文書の一部 ▸
+-------+

福岡市の郊外に佇む看板のない幻の広東料理店 予約が取れない「中華杉本」の驚くべき“香り”の料理 中華杉本(福岡市西区)
福岡市西区の住宅街。地下鉄の最寄り駅からもタクシーが必要な、レストラン立地としてはとんでもなく不便な場所に、「中華杉本」はある。独断するが、この店、日本屈指の広東料理店である。屈指ってつまりは五本指に入るって言いたいわけだ。その理由は、おそらく食べてもわからない。なぜか。説明しよう。
いやはや「書きたくない」お店です
2度目の来訪である。最初に訪れたとき、その感動を書こうとして、あげく断念したのは、杉本の広東料理について語る言葉が、身のうちになかったからだ。それは今も変わらないのだけれど、でも、誰かが書かねばなるまい。恥を忍んで、背伸びすることにする。そして、書くと決めたからには、徹底して書く。だから、長いですよ。
敷居ではなくて「ハードル」が高い
さて。
外れと言っても、福岡市の中心部からだと車で30分ほどなのだが、高台の住宅街の中の普通の一軒家。実に行きにくい。もう、この時点で覚悟が問われるわけである。「それでも、来るのか。そうまでして食べたいのか」と、主人(あるじ)から問われている……気がする。これが「ハードル1」。

店であることを表現しているのは、ここだけ。ピンポーンと押すと、鍵を開けてもらえる。階段を上がって、2階のリビングが食卓である。
さらに、予約が取りにくい。昼と夜、それぞれ1組。予約はけっこう先まで詰まっているので、こちらが店の都合に合わせなきゃならない。うん、「ハードル2」。
予約は6人まで。でも、「じゃあ、二人で」というわけにはいかないのが人情というものである。できれば4人は集めたい。あるいはそれ以上。「ハードル3」。
料金は2度の経験から言って、コースに飲み物を含めて1万5000円から2万円といったところか。コストパフォーマンスはかなりいいと思うけど、この絶対値だけで「高い」という人も少なくない中で、美食にお金が使える人を集めるのは、それほど簡単なことではない。ね、「ハードル4」。

+-------+

[データ項目]
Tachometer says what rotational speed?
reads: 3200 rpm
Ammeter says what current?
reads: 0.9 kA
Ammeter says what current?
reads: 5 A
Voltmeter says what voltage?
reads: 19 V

+-------+

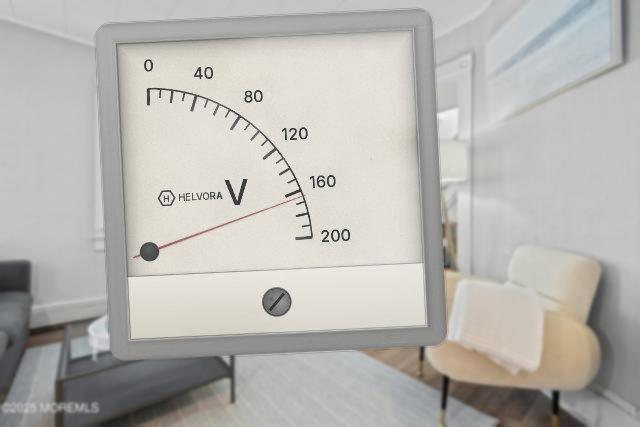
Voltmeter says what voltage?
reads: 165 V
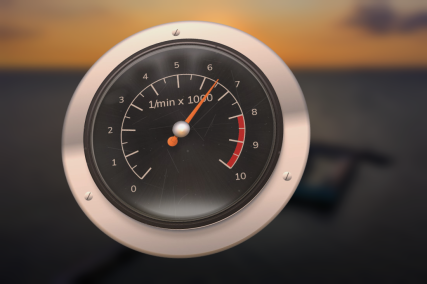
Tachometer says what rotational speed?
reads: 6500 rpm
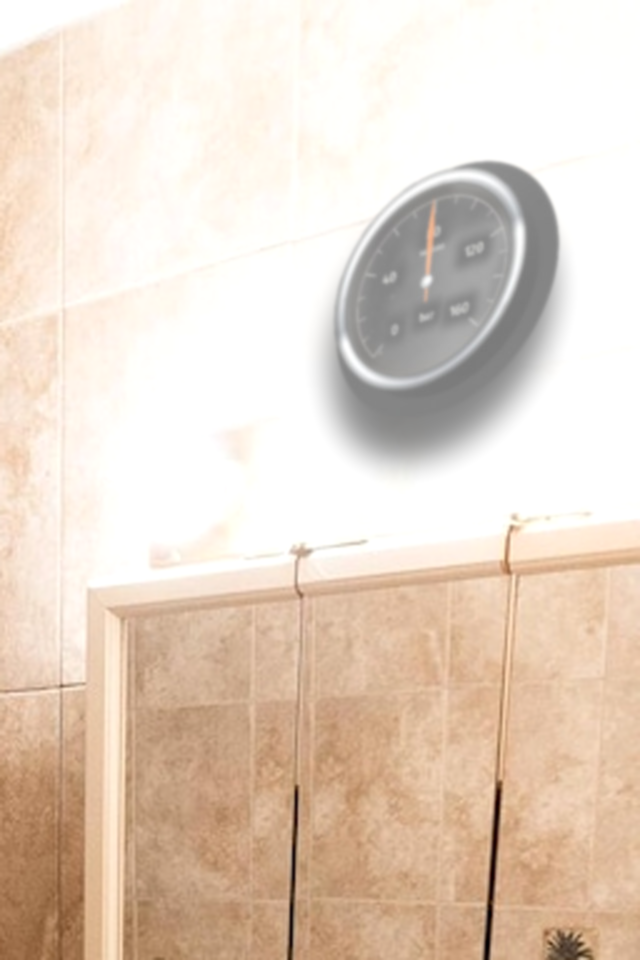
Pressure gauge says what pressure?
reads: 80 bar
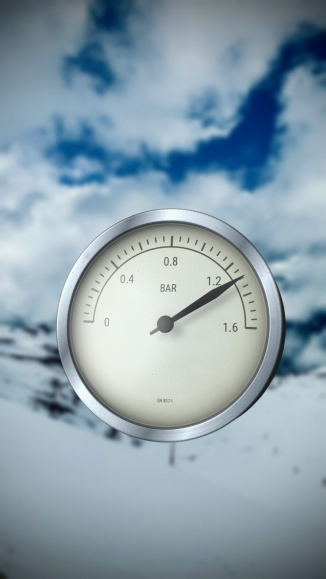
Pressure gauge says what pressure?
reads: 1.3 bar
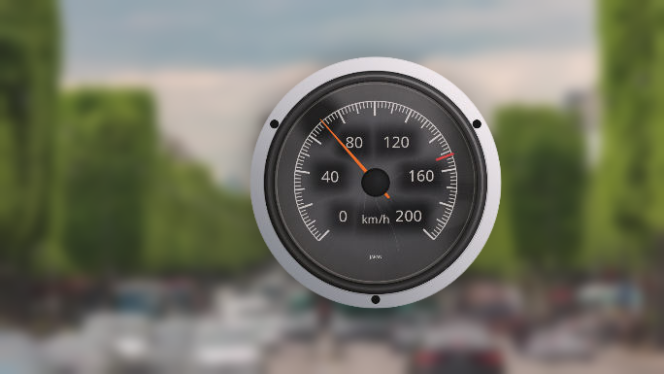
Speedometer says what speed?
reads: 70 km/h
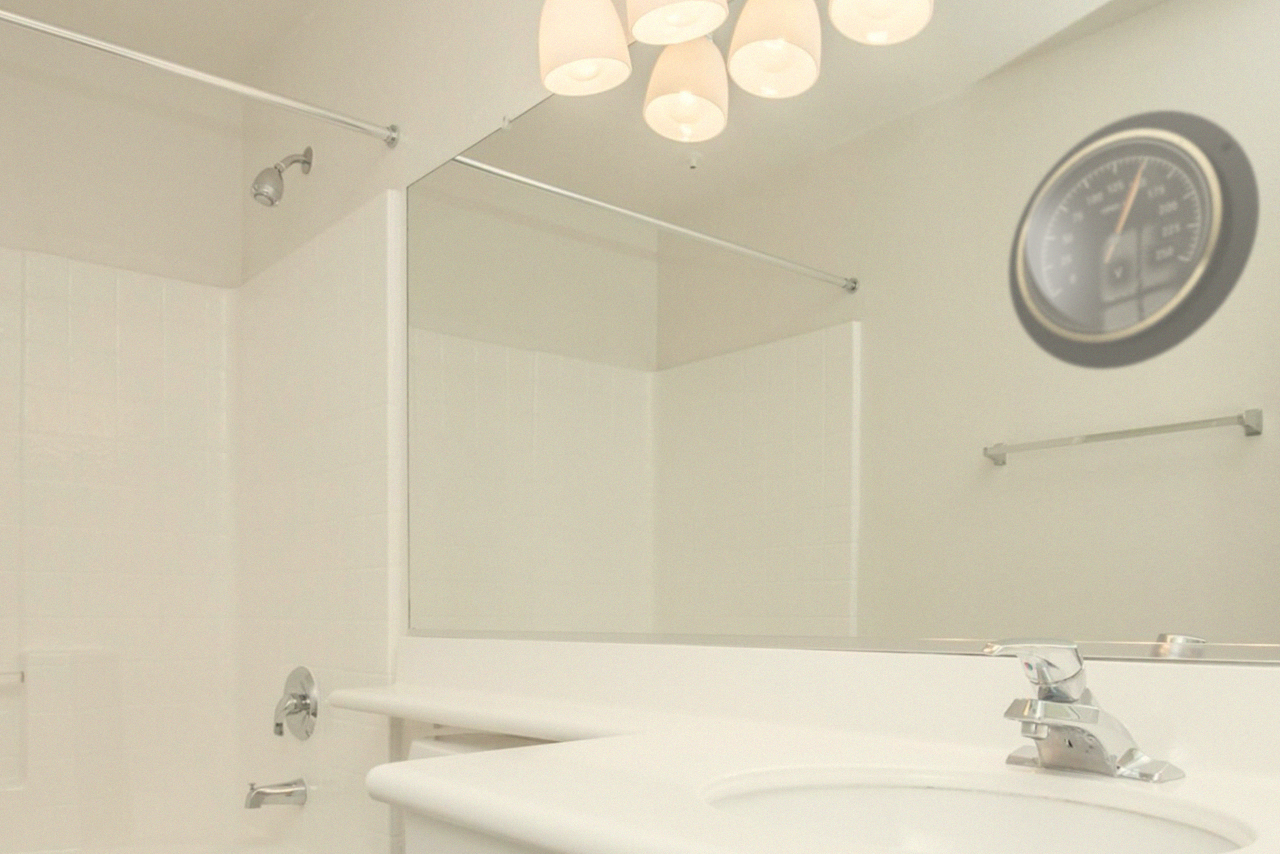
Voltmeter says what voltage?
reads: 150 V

+-------+

課題の内容 ▸
A: 中華杉本の記事によると、予約は何人まで受け付けているか。
B: 中華杉本の記事を、最後の文の後から書き継いでください。

問題の解答 ▸
A: 6人まで。

B:
それに、家庭のようなテーブルを囲むスタイルなので、気のおけない人でなければ宴は成立しない。はいはい、「ハードル5」。
この5つのハードルを軽やかに、あるいは必死に飛び越えた人だけが、杉本のテーブルにつけるのである。今回も跳躍力に長けたクレイジーなみなさまとともに、シャンパンで乾杯(カンペイ)。ほほ、いい感じの開胃(カイウェイ)だ。では、始めましょう。
あ、ちなみに杉本さんのお人柄は、とにかくやわらかで、おやさしくて、外連味がなく、つまり敷居は低いのである。

この日の品書き。正式名称はこの画像から読み取ってほしい。そう、中国語の繁体字だから変換で出てこないものが多いのである。
杉本の中華は香りを食べるのだ
前置きが長くなった。いざ、食べよう!
行くぞ、一品目。
「糸島産茄子の揚げ物 ニンニク和え」

パプリカのかすかな苦味が茄子の甘みを引き立たせる。
時は初夏、茄子がうまくなってくる季節である。
給仕される前から、ニンニクの幸せな香りが漂い、食欲が刺激される。十分に鼻を喜ばせた後、目の前にした熱々の茄子を前歯で噛む。衣はカリッとガリッの中間で、かなり硬め。だからこそ、衣の中で十分に蒸された茄子の柔らかさが引き立つという設計だ。ニンニクはあれほど香るのに、味としては極めて優しい。
あ、そうだ。先に書いておくと「杉本」の広東料理は、香りが命である。塩味と油は控えめ。雑味がなく、だから香りが際だつ。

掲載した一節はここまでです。